Opinion
2020–01527 Index No. 717792/17
03-30-2022
Scahill Law Group P.C., Bethpage, NY (Gerard Ferrara of counsel), for appellants. Hecht, Kleeger & Damashek, P.C., New York, NY (Ephrem J. Wertenteil of counsel), for respondent.
Scahill Law Group P.C., Bethpage, NY (Gerard Ferrara of counsel), for appellants.
Hecht, Kleeger & Damashek, P.C., New York, NY (Ephrem J. Wertenteil of counsel), for respondent.
ANGELA G. IANNACCI, J.P., SHERI S. ROMAN, LARA J. GENOVESI, WILLIAM G. FORD, JJ.
DECISION & ORDER
In an action to recover damages for personal injuries, the defendants appeal from an order of the Supreme Court, Queens County (Frederick D.R. Sampson, J.), entered January 2, 2020. The order granted the plaintiff's motion for summary judgment on the issue of liability.
ORDERED that the order is affirmed, with costs.
On June 15, 2017, the plaintiff, while driving his vehicle on Central Avenue in Queens, allegedly was injured when traversing the intersection at Beach 12th Street when his vehicle was struck by a vehicle owned by the defendant Revven Klein and operated by the defendant Rachel Goldberg as the defendants’ vehicle attempted to make a left turn. The plaintiff commenced this action against the defendants, alleging negligence. After discovery, the plaintiff moved for summary judgment on the issue of liability. In an order entered January 2, 2020, the Supreme Court granted the plaintiff's motion. The defendants appeal.
Pursuant to Vehicle and Traffic Law §§ 1141 and 1163, the operator of a vehicle intending to turn left within an intersection must yield the right-of-way to any oncoming vehicle that is within the intersection or so close to it as to constitute an immediate hazard (see Sapienza v. Harrison, 191 A.D.3d 1028, 142 N.Y.S.3d 584 ; Ming–Fai Jon v. Wager, 165 A.D.3d 1253, 87 N.Y.S.3d 82 ; Attl v. Spetler, 137 A.D.3d 1176, 28 N.Y.S.3d 699 ). A violation of these statutes constitutes negligence per se (see Sapienza v. Harrison, 191 A.D.3d at 1030, 142 N.Y.S.3d 584 ; Vainer v. DiSalvo, 79 A.D.3d 1023, 1024, 914 N.Y.S.2d 236 ).

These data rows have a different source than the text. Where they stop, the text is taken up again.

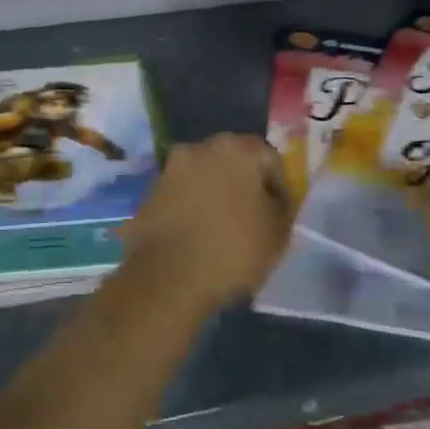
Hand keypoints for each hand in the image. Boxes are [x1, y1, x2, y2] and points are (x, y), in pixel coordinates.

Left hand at [126, 135, 291, 309]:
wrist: (168, 279)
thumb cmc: (233, 250)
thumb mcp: (279, 231)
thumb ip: (282, 204)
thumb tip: (272, 197)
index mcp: (235, 148)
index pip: (269, 158)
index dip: (278, 187)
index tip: (278, 214)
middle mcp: (197, 149)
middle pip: (231, 162)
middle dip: (243, 185)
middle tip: (250, 219)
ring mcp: (168, 170)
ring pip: (202, 178)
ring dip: (213, 195)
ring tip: (220, 230)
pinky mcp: (147, 194)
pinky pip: (180, 196)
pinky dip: (190, 209)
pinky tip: (196, 236)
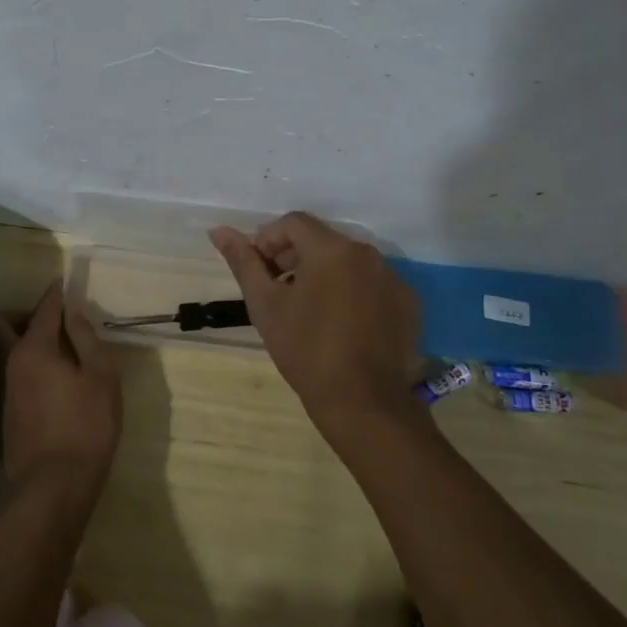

Here, the plaintiff established his prima facie entitlement to judgment as a matter of law on the issue of liability through his submission of a photograph showing the damage to his vehicle, as well as transcripts of his deposition testimony and the deposition testimony of the defendants. This evidence demonstrated that Goldberg violated Vehicle and Traffic Law §§ 1141 and 1163 when she made a left turn directly into the path of the plaintiff's vehicle. Goldberg was negligent in failing to see what was there to be seen by attempting to make a left turn when it was hazardous to do so (see Ming–Fai Jon v. Wager, 165 A.D.3d at 1254, 87 N.Y.S.3d 82 ).
A plaintiff is no longer required to show freedom from comparative fault to establish her or his prima facie entitlement to judgment as a matter of law on the issue of liability (see Rodriguez v. City of New York, 31 N.Y.3d 312, 324–325, 76 N.Y.S.3d 898, 101 N.E.3d 366 ; Poon v. Nisanov, 162 A.D.3d 804, 807, 79 N.Y.S.3d 227 ). Accordingly, the Supreme Court properly granted the plaintiff's motion for summary judgment on the issue of liability.
In view of the foregoing, we need not reach the parties’ remaining contentions.
IANNACCI, J.P., ROMAN, GENOVESI and FORD, JJ., concur.